Donner & Reuschel: Leaving comfort zones


Like many other European countries, Germans often joke about the difference between northerners and southerners. The merger of two long standing private banks , Hamburg-based Donner, and Munich-based Reuschel into Donner & Reuschel five years ago aimed to turn these differences into an advantage. Munich based Tilo Marotz (pictured), fund analyst and portfolio manager and Patrick Schultz, fund analyst at Donner & Reuschel discuss how the merger affects their fund selection process.

“The division of responsibilities is fairly straightforward,” explains Patrick Schultz, fund analyst in Munich. Both sides cover asset management in general, we in Munich are responsible for the fund of fund business and fund selection. This also includes pre-selection of funds for the private banking team,” he adds.

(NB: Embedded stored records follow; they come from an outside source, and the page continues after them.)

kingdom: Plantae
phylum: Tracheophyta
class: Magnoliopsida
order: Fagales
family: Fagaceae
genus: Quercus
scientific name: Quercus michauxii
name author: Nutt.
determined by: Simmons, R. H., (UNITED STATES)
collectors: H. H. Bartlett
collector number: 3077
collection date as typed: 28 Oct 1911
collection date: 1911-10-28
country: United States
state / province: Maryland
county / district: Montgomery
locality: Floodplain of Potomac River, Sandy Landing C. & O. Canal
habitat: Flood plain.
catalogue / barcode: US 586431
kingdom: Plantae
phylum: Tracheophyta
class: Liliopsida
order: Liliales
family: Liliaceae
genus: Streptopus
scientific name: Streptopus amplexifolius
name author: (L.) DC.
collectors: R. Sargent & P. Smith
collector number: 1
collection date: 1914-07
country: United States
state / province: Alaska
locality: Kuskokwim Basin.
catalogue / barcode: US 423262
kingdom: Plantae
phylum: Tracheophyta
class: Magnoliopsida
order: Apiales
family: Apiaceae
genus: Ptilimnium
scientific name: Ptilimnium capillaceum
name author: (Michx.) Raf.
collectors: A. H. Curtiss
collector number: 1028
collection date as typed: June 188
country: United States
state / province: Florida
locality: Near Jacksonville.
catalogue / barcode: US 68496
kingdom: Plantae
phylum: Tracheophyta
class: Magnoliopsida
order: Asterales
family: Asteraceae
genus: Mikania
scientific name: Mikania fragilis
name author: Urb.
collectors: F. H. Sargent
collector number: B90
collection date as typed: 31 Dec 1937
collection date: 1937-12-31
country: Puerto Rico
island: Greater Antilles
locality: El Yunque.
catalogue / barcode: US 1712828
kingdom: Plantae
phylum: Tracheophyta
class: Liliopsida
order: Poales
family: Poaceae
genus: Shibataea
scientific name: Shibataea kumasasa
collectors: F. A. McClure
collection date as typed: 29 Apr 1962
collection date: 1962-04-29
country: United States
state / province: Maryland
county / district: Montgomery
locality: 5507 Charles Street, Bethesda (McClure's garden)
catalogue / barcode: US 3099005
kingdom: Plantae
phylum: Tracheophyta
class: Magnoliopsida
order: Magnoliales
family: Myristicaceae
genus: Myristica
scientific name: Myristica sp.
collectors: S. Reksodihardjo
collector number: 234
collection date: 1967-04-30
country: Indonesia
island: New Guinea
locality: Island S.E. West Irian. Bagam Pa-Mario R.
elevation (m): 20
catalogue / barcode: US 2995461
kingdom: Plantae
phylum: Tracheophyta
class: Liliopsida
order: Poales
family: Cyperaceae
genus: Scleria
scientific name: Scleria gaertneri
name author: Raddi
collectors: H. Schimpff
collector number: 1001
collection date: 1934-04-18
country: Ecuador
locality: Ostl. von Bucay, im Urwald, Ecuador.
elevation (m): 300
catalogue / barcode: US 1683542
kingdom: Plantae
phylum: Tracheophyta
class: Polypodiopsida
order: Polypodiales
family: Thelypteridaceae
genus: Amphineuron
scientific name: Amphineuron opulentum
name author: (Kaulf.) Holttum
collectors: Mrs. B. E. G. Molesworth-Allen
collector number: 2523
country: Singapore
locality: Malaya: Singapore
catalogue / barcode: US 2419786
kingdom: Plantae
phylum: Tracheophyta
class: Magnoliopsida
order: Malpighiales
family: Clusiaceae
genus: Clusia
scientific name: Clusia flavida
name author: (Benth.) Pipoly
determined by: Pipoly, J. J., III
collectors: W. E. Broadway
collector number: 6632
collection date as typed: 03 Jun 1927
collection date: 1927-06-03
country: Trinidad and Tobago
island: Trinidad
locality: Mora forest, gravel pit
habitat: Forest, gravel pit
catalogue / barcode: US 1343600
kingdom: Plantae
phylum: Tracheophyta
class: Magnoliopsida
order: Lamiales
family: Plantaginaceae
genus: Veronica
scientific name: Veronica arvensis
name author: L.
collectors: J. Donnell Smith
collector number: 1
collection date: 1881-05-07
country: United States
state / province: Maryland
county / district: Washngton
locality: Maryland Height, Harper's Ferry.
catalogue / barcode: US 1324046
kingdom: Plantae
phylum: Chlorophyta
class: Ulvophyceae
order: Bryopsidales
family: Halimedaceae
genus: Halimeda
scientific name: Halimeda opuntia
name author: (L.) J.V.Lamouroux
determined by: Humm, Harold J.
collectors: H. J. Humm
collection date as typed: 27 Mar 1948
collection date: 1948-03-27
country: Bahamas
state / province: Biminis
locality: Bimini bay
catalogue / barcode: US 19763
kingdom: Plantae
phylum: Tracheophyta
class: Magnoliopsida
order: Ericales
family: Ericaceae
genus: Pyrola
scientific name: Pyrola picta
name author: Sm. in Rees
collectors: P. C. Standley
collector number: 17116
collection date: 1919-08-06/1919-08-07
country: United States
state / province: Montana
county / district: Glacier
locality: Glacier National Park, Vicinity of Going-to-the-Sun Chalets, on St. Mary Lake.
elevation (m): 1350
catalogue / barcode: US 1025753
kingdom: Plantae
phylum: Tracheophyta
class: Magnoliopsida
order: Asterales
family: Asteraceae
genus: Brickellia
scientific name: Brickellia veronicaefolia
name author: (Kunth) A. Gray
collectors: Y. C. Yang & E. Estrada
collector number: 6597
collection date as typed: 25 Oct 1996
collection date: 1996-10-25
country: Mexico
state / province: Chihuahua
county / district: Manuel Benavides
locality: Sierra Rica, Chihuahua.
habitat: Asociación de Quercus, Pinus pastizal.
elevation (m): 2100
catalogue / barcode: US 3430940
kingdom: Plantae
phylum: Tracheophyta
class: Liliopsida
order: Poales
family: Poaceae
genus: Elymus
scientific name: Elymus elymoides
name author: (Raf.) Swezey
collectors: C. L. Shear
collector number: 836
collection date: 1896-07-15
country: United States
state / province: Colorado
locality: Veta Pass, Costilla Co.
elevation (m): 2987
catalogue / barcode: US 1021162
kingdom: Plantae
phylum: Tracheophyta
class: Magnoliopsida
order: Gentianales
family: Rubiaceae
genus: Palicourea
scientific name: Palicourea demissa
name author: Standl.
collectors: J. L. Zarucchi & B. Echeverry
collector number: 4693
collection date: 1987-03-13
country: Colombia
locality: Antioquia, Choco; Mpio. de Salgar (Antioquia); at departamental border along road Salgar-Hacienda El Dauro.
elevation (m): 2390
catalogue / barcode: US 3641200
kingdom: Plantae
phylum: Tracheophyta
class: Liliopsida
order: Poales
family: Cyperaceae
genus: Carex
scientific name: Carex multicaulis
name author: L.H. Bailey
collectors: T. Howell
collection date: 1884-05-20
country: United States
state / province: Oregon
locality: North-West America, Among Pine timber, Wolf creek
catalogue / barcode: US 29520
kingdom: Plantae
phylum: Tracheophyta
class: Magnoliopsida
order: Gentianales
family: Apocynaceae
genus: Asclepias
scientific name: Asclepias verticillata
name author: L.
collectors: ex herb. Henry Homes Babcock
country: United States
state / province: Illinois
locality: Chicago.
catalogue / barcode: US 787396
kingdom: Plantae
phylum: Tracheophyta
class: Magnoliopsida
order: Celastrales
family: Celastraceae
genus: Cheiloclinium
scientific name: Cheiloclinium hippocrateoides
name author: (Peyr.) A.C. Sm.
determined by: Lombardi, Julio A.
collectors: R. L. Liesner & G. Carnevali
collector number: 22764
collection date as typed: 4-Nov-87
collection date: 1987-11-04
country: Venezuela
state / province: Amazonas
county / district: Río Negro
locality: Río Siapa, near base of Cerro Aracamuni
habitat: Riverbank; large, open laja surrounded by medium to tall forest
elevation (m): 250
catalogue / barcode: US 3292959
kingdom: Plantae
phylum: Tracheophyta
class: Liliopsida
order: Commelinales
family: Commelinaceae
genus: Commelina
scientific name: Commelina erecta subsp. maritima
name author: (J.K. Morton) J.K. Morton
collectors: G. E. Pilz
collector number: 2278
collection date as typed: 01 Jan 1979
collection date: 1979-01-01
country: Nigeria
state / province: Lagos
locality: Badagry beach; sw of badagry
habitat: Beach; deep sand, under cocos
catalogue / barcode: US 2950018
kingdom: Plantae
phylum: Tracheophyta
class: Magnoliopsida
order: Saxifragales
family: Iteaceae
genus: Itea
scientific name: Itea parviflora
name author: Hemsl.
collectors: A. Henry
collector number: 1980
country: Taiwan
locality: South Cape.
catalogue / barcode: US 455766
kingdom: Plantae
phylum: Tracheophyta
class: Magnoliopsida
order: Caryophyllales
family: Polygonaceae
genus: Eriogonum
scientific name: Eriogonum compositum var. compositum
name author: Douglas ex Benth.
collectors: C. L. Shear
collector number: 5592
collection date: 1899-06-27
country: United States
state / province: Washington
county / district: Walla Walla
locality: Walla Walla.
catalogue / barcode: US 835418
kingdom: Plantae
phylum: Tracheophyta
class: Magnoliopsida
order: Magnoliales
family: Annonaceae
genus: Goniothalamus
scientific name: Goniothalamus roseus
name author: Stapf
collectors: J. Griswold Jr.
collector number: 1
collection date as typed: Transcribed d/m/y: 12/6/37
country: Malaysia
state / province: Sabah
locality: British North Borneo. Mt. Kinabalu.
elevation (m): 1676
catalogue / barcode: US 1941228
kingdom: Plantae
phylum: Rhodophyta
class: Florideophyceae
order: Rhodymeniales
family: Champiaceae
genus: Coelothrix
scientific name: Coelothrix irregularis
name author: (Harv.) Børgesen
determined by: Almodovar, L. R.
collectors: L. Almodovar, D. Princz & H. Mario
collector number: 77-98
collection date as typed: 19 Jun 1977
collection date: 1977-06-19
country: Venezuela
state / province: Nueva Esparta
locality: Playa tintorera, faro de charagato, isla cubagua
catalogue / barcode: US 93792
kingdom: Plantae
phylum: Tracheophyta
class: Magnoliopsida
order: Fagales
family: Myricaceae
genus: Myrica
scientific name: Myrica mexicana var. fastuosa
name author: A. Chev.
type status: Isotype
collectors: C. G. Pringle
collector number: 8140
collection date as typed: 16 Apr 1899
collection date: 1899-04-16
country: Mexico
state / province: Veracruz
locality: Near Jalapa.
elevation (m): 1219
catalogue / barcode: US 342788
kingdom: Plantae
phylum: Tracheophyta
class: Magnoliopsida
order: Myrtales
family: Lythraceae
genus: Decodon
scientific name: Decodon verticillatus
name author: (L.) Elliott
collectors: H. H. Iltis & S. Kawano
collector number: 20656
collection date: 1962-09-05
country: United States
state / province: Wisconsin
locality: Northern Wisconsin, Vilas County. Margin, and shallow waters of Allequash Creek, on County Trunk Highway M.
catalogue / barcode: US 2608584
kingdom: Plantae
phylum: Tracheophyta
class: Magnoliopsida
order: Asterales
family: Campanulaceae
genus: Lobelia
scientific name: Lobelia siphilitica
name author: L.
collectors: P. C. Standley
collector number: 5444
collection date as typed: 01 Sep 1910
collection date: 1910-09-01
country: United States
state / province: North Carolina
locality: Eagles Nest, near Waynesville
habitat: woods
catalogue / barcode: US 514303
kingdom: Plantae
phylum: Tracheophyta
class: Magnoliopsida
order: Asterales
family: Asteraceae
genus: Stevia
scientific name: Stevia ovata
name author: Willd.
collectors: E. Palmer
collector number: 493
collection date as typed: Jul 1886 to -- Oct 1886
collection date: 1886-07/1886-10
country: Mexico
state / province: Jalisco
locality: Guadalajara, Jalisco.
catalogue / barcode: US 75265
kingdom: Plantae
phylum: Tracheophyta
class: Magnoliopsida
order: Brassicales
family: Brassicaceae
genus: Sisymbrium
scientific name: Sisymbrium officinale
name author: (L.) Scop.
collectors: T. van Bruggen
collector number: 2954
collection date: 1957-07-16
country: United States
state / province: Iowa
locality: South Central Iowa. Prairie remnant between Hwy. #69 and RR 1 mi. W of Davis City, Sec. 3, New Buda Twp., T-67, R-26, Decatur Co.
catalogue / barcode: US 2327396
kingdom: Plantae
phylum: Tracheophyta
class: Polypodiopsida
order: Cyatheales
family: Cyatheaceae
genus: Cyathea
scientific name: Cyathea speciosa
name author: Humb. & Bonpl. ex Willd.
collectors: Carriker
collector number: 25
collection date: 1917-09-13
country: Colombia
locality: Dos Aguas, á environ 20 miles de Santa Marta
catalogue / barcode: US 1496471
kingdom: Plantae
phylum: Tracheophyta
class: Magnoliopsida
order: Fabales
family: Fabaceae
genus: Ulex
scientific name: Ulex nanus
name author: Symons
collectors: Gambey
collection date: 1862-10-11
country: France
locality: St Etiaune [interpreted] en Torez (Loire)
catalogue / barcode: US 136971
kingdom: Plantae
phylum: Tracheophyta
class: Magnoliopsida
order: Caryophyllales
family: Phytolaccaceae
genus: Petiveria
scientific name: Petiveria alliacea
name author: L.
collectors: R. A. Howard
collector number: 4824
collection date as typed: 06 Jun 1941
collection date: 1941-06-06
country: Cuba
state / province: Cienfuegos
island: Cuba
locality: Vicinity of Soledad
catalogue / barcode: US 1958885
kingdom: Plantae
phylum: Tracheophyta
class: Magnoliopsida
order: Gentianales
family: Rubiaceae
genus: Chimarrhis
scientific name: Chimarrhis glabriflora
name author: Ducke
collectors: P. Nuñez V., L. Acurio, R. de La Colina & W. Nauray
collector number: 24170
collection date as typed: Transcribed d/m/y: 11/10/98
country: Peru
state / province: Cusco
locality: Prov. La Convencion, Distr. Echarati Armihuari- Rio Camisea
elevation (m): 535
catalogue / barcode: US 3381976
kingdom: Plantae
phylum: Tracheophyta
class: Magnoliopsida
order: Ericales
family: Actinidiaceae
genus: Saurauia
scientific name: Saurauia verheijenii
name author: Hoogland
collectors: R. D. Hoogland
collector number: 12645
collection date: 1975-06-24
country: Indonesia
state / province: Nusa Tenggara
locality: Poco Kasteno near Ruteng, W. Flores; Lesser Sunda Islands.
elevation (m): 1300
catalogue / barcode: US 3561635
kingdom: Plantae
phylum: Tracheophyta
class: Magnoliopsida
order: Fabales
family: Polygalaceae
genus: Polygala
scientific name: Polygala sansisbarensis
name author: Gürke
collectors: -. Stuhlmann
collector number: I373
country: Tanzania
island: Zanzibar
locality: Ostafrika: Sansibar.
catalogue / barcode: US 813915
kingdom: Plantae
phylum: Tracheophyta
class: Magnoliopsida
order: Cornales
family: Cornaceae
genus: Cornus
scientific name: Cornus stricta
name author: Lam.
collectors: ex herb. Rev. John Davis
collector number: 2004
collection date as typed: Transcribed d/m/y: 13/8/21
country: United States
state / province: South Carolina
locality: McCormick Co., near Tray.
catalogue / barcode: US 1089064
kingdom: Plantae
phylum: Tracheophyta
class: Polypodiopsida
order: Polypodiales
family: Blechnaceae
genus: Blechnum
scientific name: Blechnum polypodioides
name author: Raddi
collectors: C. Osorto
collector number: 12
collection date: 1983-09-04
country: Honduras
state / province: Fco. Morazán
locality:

This is also reflected in the group’s asset allocation strategies, Tilo Marotz fund analyst and portfolio manager in Munich explains. “In general, we try not to be too dogmatic about active versus passive but our Hamburg based colleagues are much more centred on ETF strategies, because their investment approach is quite model-driven and can therefore be easier implemented using passive strategies.”

“In Munich, we tend to be much more on the active side. Within our own fund of funds, around 90% are actively managed, it makes sense for us to focus on active management because the opportunities are simply bigger. After all, we still believe in active management,” he adds.

“It’s time to exit our comfort zone of thinking in boxes, between value and growth and instead think more systematically which approach is most suitable
for which market environment, quantitative methods continue to play a strong role in that” Marotz argues.

But the quantitative approach alone has it’s limits, he stresses: “Everyone can screen a database for fund performance, but we all know that there is a significant level of heterogeneity within these peer groups, that is why gathering ideas through networking events and fund manager meetings is so important. In the end, it is still a person that decides whether to press the red or green button” he adds.

“We are cautious of passive fixed income funds because indices are heavily biased towards bond issuers with the highest levels which represents a fundamentally skewed incentive. An exception could be if we are able to use a duration model, in cooperation with the quantitative inhouse team,” explains Marotz.

When it comes to picking active managers, the Munich based fund selector team aims to deviate from traditional views. “We don’t think it is necessary to invest in as many different asset classes as possible, and we are generally sceptical of unconstrained products. Instead, where we do havea clear opinion, we aim to realise it with the best possible investment vehicle.

“Nevertheless, the ultimate investment strategy that outperforms during up and down turns is very rare, which is why we can’t commit our clients to investing in the same fund for 20 years,” says Schultz. Consequently, the team aims to move away from pre-selected approved lists and towards a fund selection approach based on the respective market phases.

Besides adopting different approaches to selecting managers, investors will also have to be more open minded towards new asset classes, says Schultz. “Over the last couple of months, we’ve had growing demand for investments in ’alternative funds‘.

However, our clients continue to have somewhat of a home bias. For European equity markets, we have been optimistic until summer, since then we significantly reduced the equity ratio in our portfolios.”

“In future, our selection strategies will become much more allocation driven and the qualitative element will become more important. The one thing that remains constant is the level of responsibility, that has always been high,” he concludes.